- _List of tasks_:
• A. Translate this sentence from the catatonia passage into Spanish: "However, the utility of corticosteroids in the treatment of catatonia outside of the treatment of autoimmune encephalitis has not been explored."
• B. Continue the catatonia passage, picking up after its final sentence.

- _Document passage_:
Catatonia is a complex neuropsychiatric syndrome marked by abnormal movements, affect, and behaviors. A common metric for screening and determining catatonia severity is the Bush-Francis Catatonia Rating Scale (BFCRS) (Sienaert et al., 2014). The BFCRS is an observational scoring system, which consists of 23 behavioral observations scored from zero to three, with zero indicating the behavior is not present and three indicating the behavior is constantly present (Bush et al., 1996). If two or more of the first 14 behaviors are present, regardless of score, it is considered a positive screen, and a higher score indicates a more severe presentation (Bush et al., 1996). In patients with neurodevelopmental disorders, such as ASD, there is a higher prevalence of catatonia (Vaquerizo-Serrano et al., 2021). The diagnosis of catatonia in individuals with ASD may be complicated, as symptoms such as social indifference, mutism, abnormal speech, stereotypic mannerisms and echolalia, have significant overlap between the two conditions (Vaquerizo-Serrano et al., 2021). In patients with ASD, clinicians must have a comprehensive understanding of the patient's baseline level of functioning and how the current presentation differs from baseline, in order to accurately diagnose catatonia. This is necessary as many patients with ASD will screen positive on the BFCRS even when catatonia is not present, due to symptom overlap between ASD and catatonia.
The relationship between COVID-19 and catatonia is not yet fully understood, though there have been multiple reports of catatonia in patients following COVID-19 exposure (Scheiner et al., 2021). However, the utility of corticosteroids in the treatment of catatonia outside of the treatment of autoimmune encephalitis has not been explored. This case study aims to explore the relationship between likely pathogenic SCN2A variants, ASD, COVID-19 exposure, and catatonia responsive to corticosteroids.

- _Dataset_:
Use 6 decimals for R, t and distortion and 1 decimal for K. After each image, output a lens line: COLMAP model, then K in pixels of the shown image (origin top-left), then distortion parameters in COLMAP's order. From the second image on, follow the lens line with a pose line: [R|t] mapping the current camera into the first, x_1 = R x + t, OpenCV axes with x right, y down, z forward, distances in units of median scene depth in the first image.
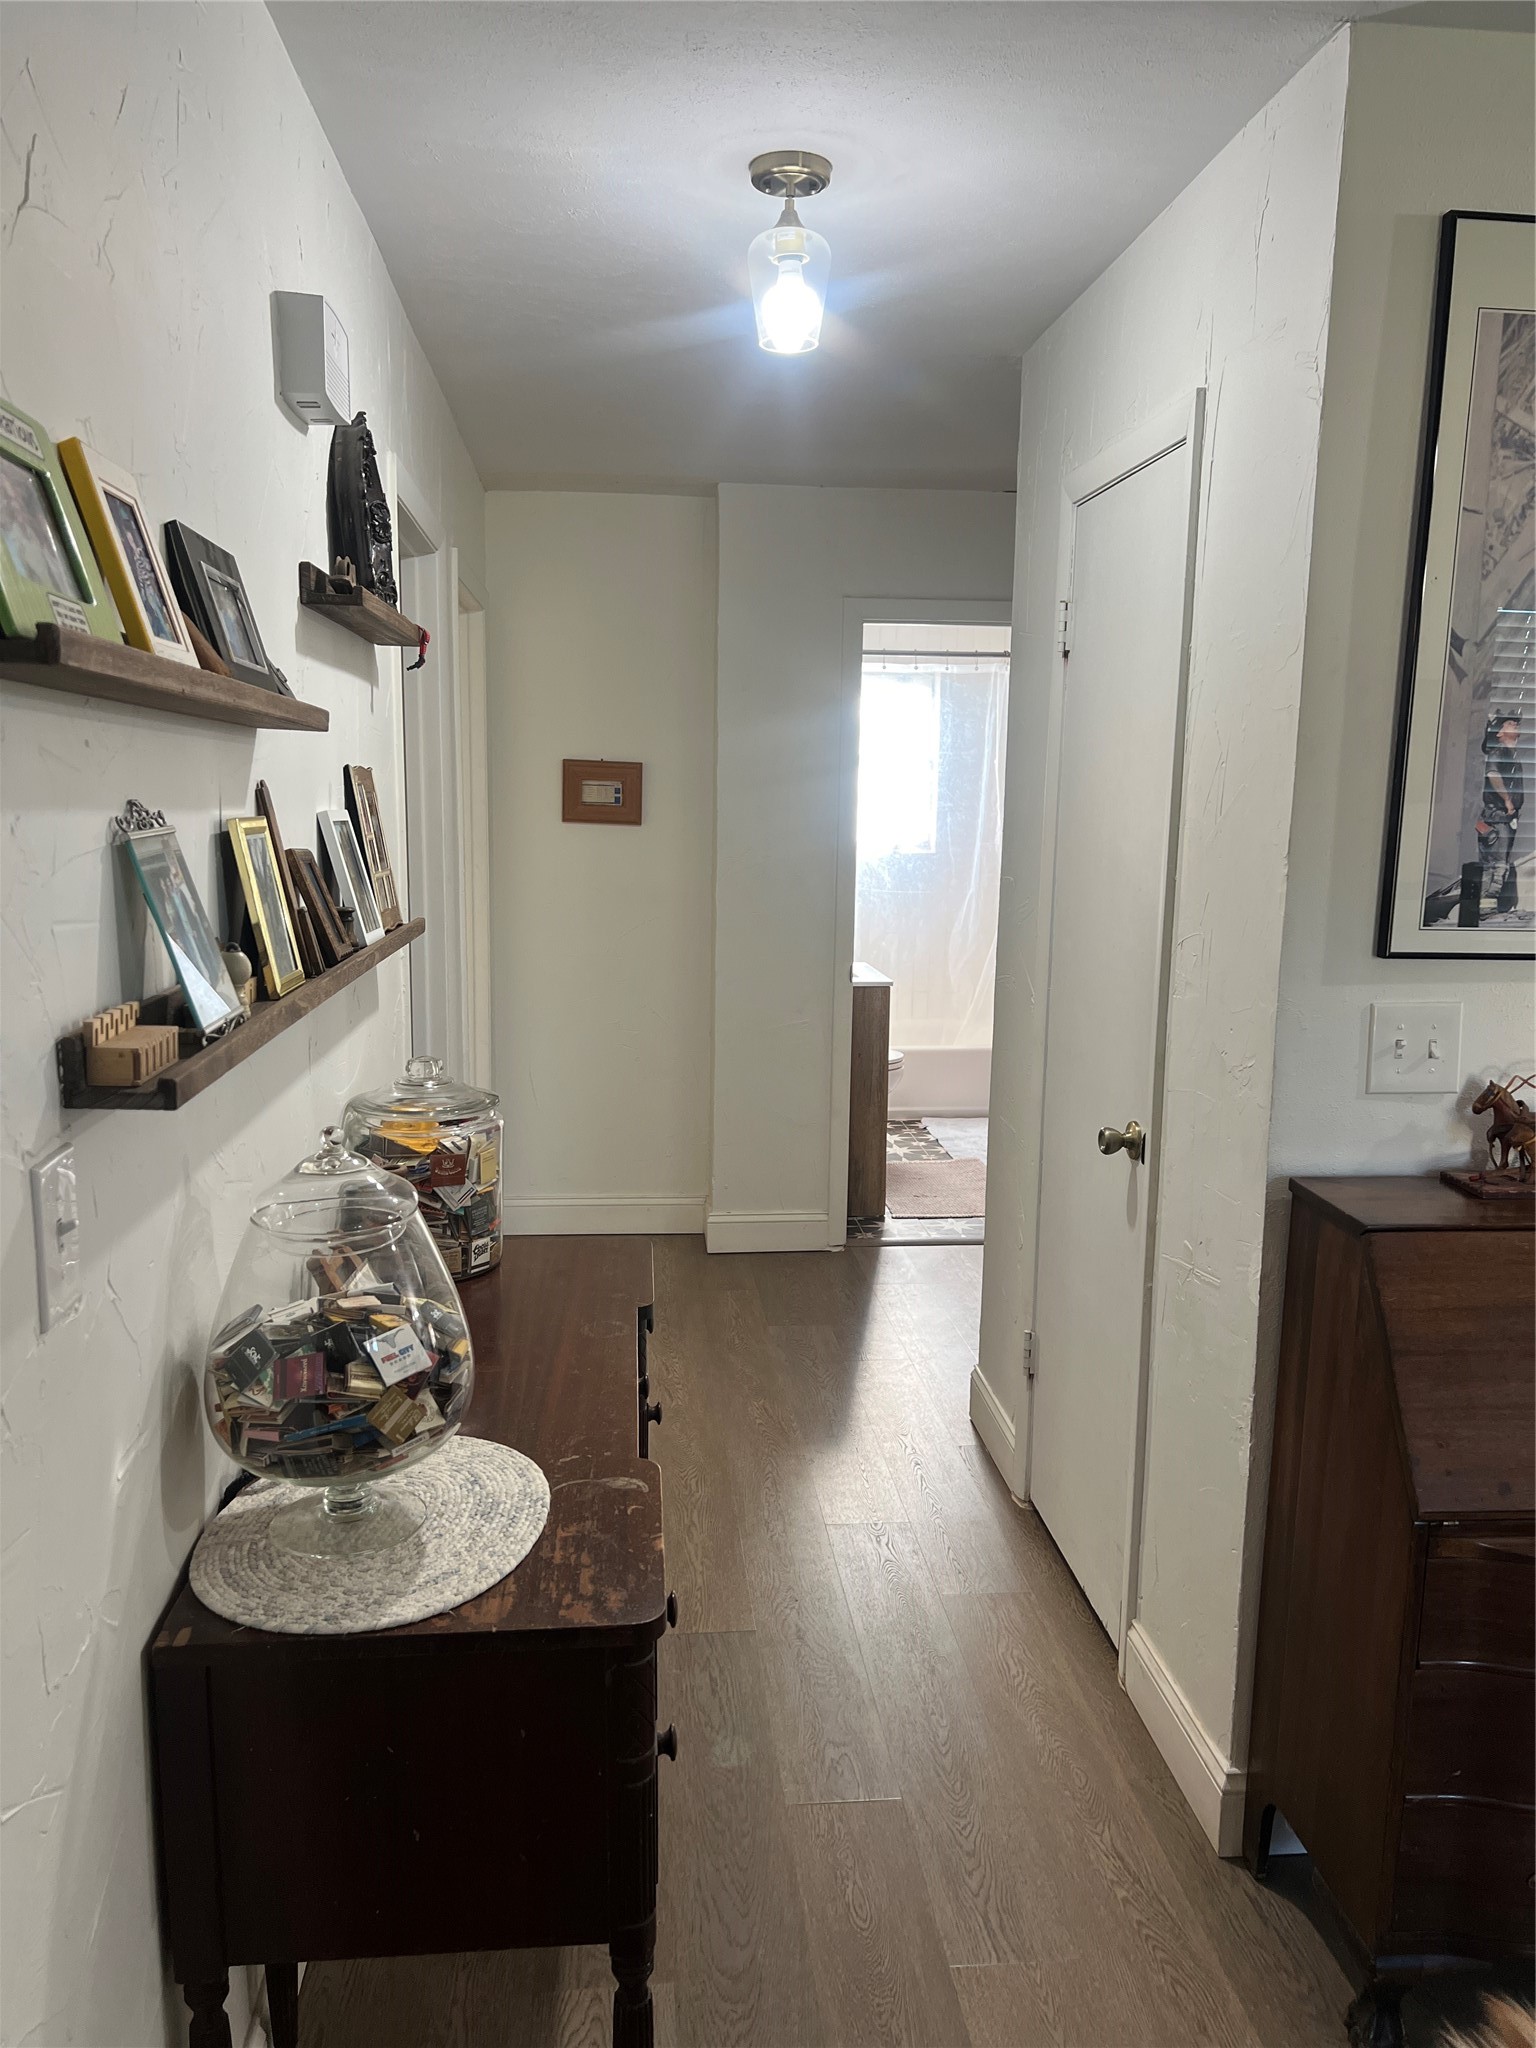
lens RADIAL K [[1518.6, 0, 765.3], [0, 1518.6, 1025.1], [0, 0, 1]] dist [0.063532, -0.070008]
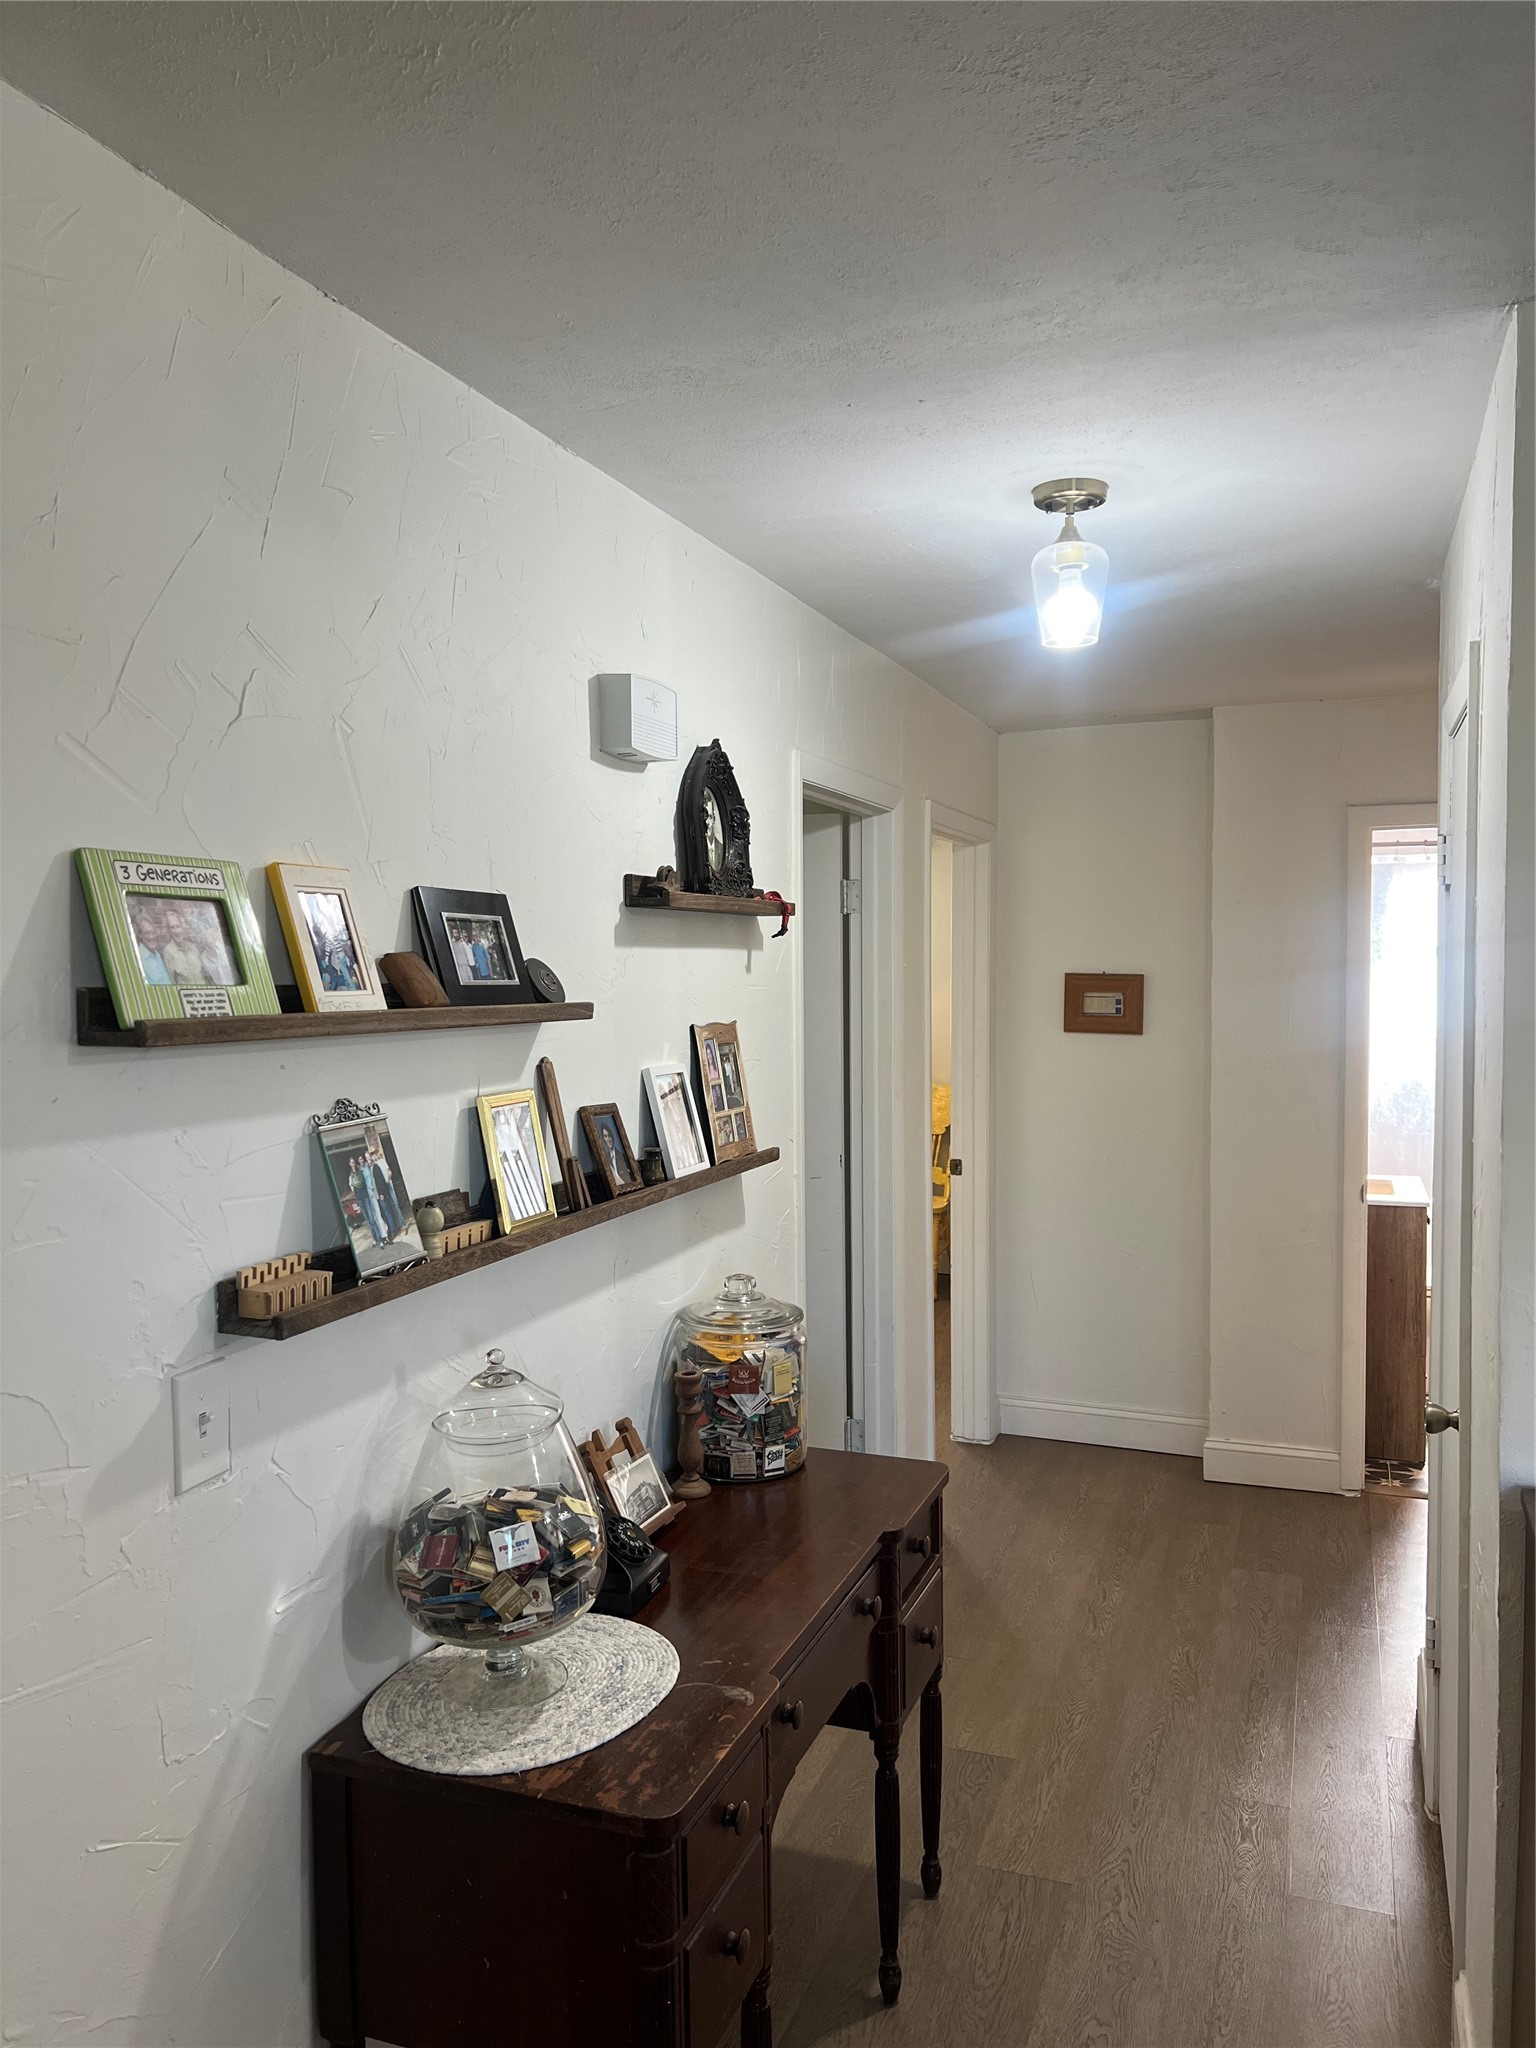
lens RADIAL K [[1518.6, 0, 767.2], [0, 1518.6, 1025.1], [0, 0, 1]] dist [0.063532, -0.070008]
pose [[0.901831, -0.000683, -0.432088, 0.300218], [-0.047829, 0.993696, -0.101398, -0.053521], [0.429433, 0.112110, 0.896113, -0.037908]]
--
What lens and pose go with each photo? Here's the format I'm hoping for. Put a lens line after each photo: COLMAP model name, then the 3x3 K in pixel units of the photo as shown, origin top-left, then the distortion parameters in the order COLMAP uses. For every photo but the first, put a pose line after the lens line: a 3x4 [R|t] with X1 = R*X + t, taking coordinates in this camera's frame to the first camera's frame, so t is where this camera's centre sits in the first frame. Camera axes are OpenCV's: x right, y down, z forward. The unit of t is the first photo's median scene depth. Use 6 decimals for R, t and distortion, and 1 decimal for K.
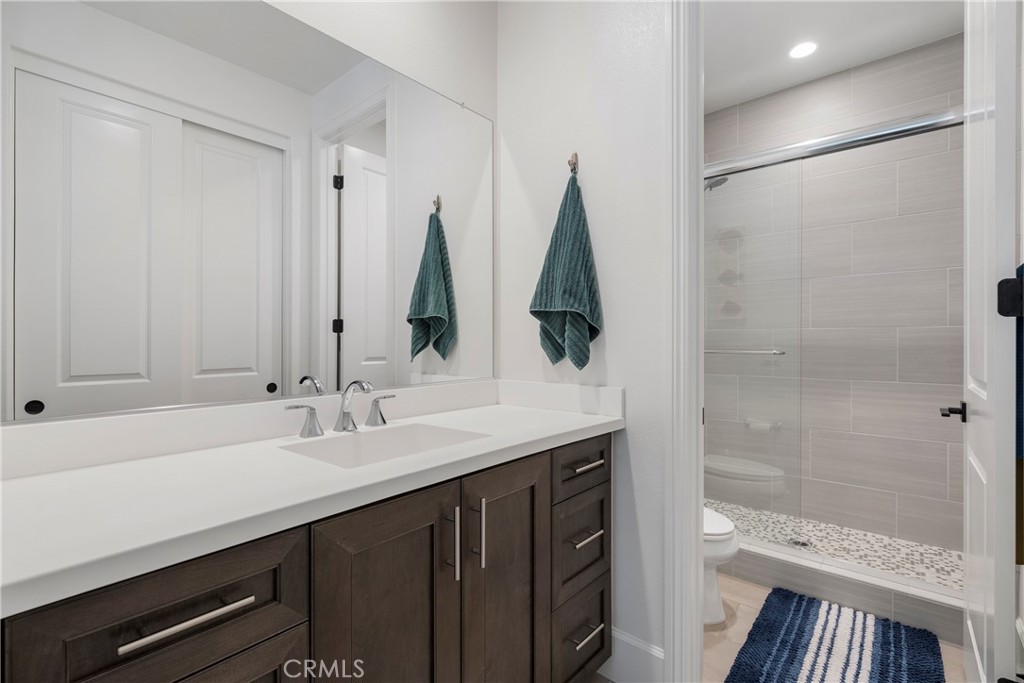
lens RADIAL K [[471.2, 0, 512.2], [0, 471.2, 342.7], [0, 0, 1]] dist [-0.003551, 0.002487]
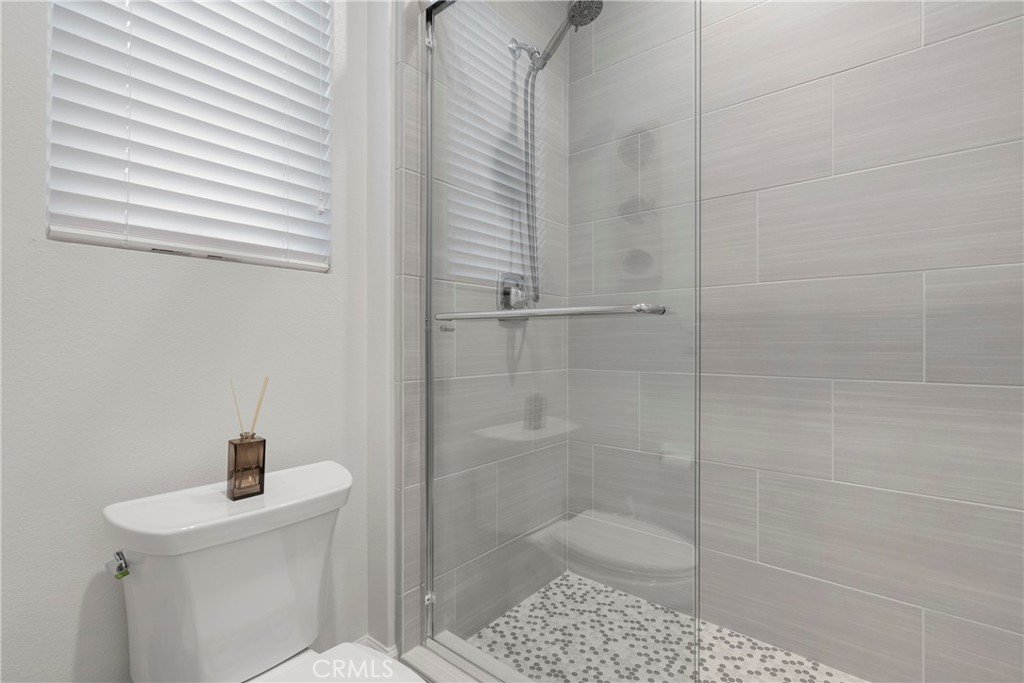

- _Results for the exercise_:
• A. Sin embargo, la utilidad de los corticosteroides en el tratamiento de la catatonia fuera del tratamiento de la encefalitis autoinmune no se ha explorado.

• B.
2 CASE SUMMARY
A 15-year-old female with past medical history significant for high-functioning ASD, childhood febrile seizures, and developmental delay was admitted to the hospital for a two-and-a-half-week history of progressive withdrawal, staring spells, mutism, echolalia, stiffness, new stereotypies, auditory hallucinations, and regression in functioning. She was no longer attending independently to activities of daily living (ADLs) as she had been previously, with a 4.6-kg weight loss prior to admission. Her symptoms and the significant change from baseline functioning were concerning for the development of stuporous catatonia.
Approximately 3 weeks prior to her admission, she was exposed to a family member with an active COVID-19 infection. A few days after the exposure, she noted the inability to taste and smell, and her caregiver reported progressive functional decline and withdrawal. She had a pediatrician appointment 9 days prior to admission for hallucinations and poor oral intake, during which she had a negative rapid COVID-19 antigen test and was positive for group A streptococcus pharyngitis. She was subsequently treated with a 10-day course of amoxicillin, with no improvement.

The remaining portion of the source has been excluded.